Though circumstances prevented it from happening Saturday, Dec. 10, the Charlie and Hazel Daniels Veterans and Military Family Center and its director, Hilary Miller, found a solution: Bring commencement to the Murfreesboro, Tennessee, family.
Wearing their academic regalia, MTSU President Sidney A. McPhee and Deb Sells, vice president of Student Affairs, joined Miller and Brad Trotter, an aspiring attorney who will graduate summa cum laude with a Political Science degree (pre-law concentration), for a gathering at the Daniels Center in Keathley University Center.
Looking on were proud parents Chaz and Wendy Trotter, with mom noting that the Daniels Center “really went all out to make sure we had a special ceremony here that Chaz could take part in.”
The center’s mission is to provide transition services for veterans and their families as they return to civilian life after military service but expands to include anyone — in this case a dependent — with a need.

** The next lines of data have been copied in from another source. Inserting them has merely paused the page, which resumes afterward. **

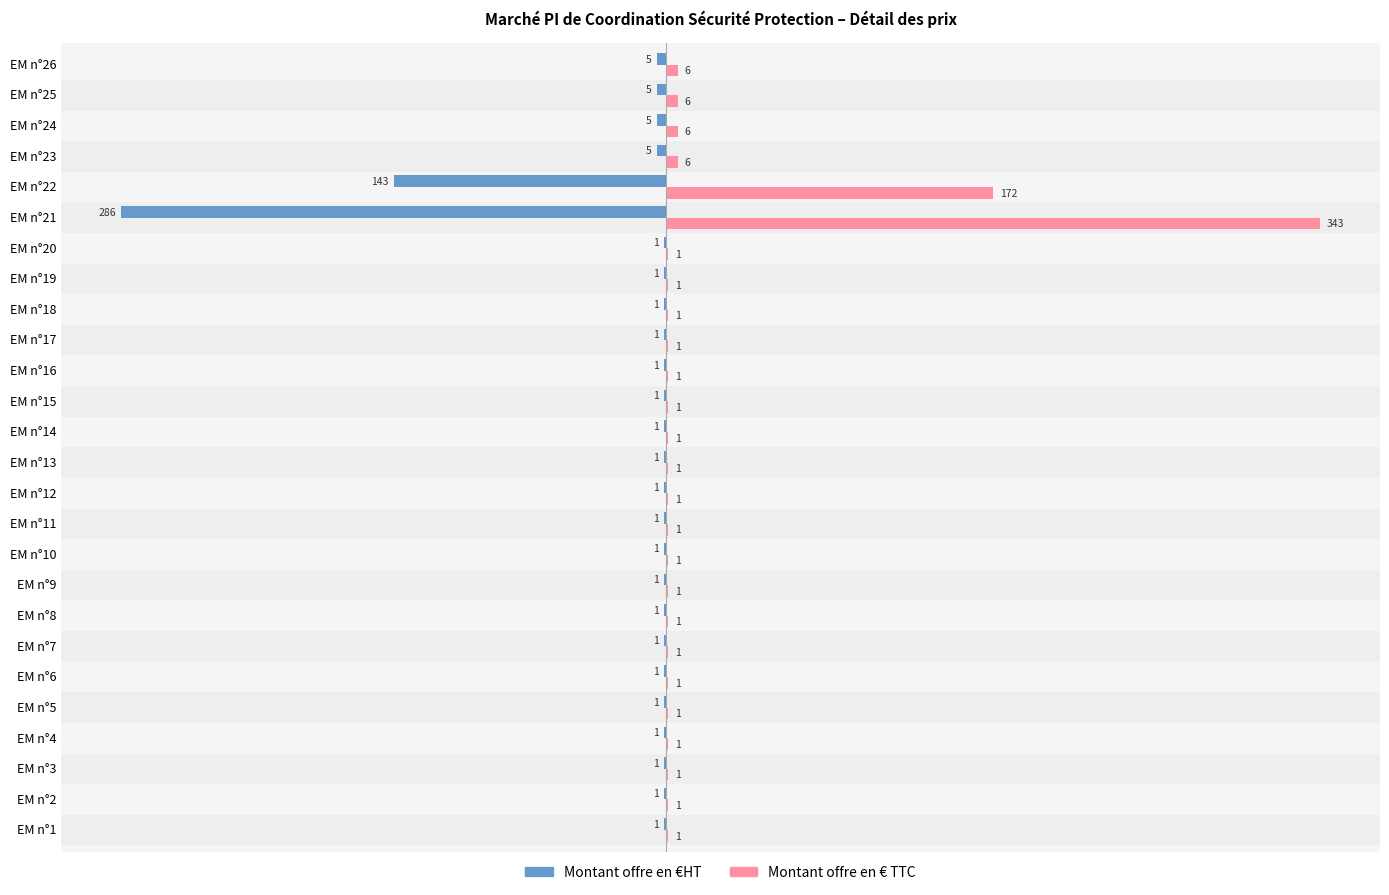

What are all the series names shown in the legend?

Montant offre en €HT, Montant offre en € TTC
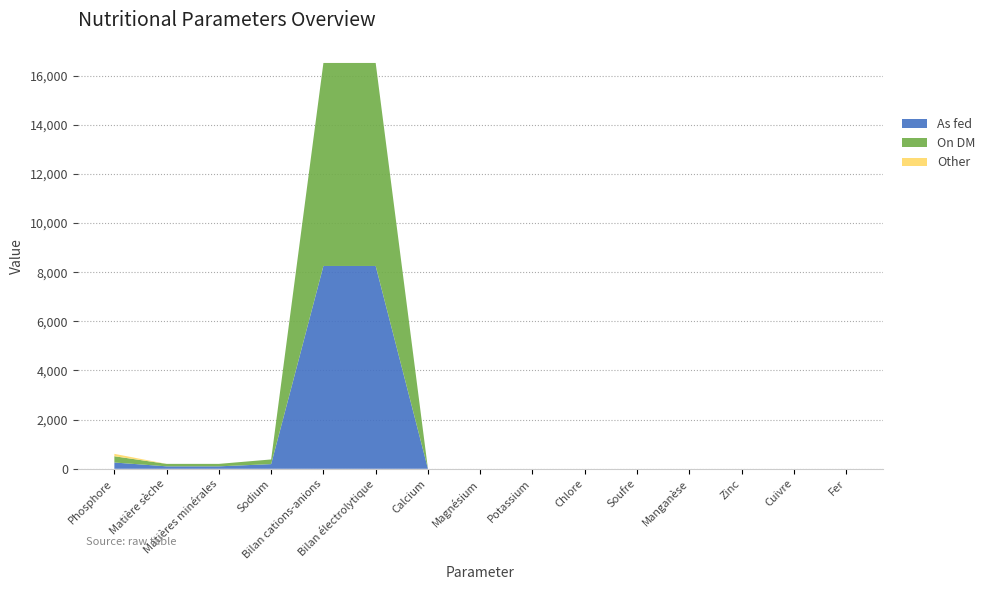

Reading right to left, list all the values displayed in this chart.

As fed: Fer=0.0	Cuivre=0.0	Zinc=0.0	Manganèse=0.0	Soufre=0.0	Chlore=0.0	Potassium=0.0	Magnésium=0.0	Calcium=0.0	Bilan électrolytique=8253.0	Bilan cations-anions=8253.0	Sodium=190.0	Matières minérales=99.9	Matière sèche=99.9	Phosphore=255.0
On DM: Fer=0.0	Cuivre=0.0	Zinc=0.0	Manganèse=0.0	Soufre=0.0	Chlore=0.0	Potassium=0.0	Magnésium=0.0	Calcium=0.0	Bilan électrolytique=8261.0	Bilan cations-anions=8261.0	Sodium=190.0	Matières minérales=100.0	Matière sèche=100.0	Phosphore=255.0
Other: Fer=0.0	Cuivre=0.0	Zinc=0.0	Manganèse=0.0	Soufre=0.0	Chlore=0.0	Potassium=0.0	Magnésium=0.0	Calcium=0.0	Bilan électrolytique=0.0	Bilan cations-anions=0.0	Sodium=0.0	Matières minérales=0.0	Matière sèche=0.0	Phosphore=98.0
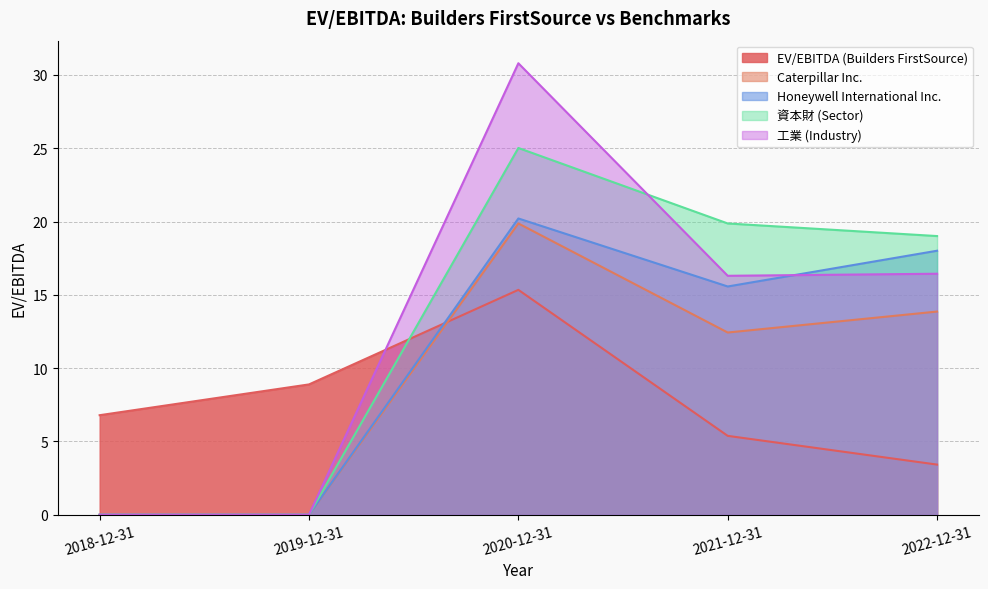

At which category does Honeywell International Inc. reach its first local valley?

2021-12-31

“We’re excited they contacted us when they had a special need for graduation and that they are willing to share their story, so that others know that if they have a nontraditional need that they can contact the Daniels Center to clear the way,” said Miller, who, along with the Daniels Center, provided a double chocolate cake for the occasion.
McPhee congratulated Brad Trotter when they met inside the Daniels Center, then the president presented him with a diploma and posed for other photographs in the hallway.
“Oh, this is just what we come to work every day for, is to have these kinds of moments with students and their families,” said Sells, who also is vice provost for Enrollment and Academic Services. “It means a lot. Makes all our work worthwhile.”
Hard work and dedication paid off for Brad Trotter, 23, who achieved Eagle Scout status in 2017 and plans to take his Law School Admission Test, or LSAT, again in 2023 with Daniels Center guidance. Reaching graduation, he said he “never left points on the table, never left assignments unfinished, I attended every class religiously. I just wanted to be on top of things.”